Spline-based Transformers
Prashanth Chandran, Agon Serifi, Markus Gross, Moritz Bächer
TL;DR
Spline-based Transformers replace traditional absolute positional encoding by embedding input sequences as a continuous latent spline trajectory defined by learnable control points in $\mathbb{R}^d$. The encoder concatenates control tokens to produce latent spline controls, which are evaluated to form a trajectory $\mathbf{s}(t)$ that the decoder uses to reconstruct the sequence, with no need for explicit positional encoding. Across synthetic curves, images, motion, and hair-geometry tasks, the method achieves superior reconstruction quality and enables interactive latent-space edits through control-point manipulation, outperforming baselines such as ALiBi and ALiBi-Cat.

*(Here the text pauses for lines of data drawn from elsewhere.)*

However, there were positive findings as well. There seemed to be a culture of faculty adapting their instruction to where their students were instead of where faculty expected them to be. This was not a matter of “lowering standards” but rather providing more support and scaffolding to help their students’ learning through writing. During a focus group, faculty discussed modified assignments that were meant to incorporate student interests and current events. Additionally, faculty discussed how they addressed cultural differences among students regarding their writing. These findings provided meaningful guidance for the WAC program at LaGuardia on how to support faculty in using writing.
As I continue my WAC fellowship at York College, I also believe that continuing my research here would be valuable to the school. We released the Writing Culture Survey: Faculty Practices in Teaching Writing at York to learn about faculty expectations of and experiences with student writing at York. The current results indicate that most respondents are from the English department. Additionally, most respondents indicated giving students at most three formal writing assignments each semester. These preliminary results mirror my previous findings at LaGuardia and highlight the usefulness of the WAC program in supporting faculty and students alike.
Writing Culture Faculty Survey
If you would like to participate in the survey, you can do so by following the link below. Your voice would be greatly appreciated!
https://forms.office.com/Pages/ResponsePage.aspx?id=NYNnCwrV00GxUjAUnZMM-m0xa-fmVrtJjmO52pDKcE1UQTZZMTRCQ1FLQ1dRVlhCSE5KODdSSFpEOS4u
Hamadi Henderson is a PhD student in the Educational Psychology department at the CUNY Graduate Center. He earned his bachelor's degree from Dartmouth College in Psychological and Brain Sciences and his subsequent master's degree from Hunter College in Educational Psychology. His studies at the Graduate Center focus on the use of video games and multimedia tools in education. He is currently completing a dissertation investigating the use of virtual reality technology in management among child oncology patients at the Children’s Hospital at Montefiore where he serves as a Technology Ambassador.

The approach is simple to implement, offers controllable latent spaces, and has potential for broad applicability, though it exhibits sensitivity to learning-rate scheduling that warrants further stabilization work.
Abstract
We introduce Spline-based Transformers, a novel class of Transformer models that eliminate the need for positional encoding. Inspired by workflows using splines in computer animation, our Spline-based Transformers embed an input sequence of elements as a smooth trajectory in latent space. Overcoming drawbacks of positional encoding such as sequence length extrapolation, Spline-based Transformers also provide a novel way for users to interact with transformer latent spaces by directly manipulating the latent control points to create new latent trajectories and sequences. We demonstrate the superior performance of our approach in comparison to conventional positional encoding on a variety of datasets, ranging from synthetic 2D to large-scale real-world datasets of images, 3D shapes, and animations.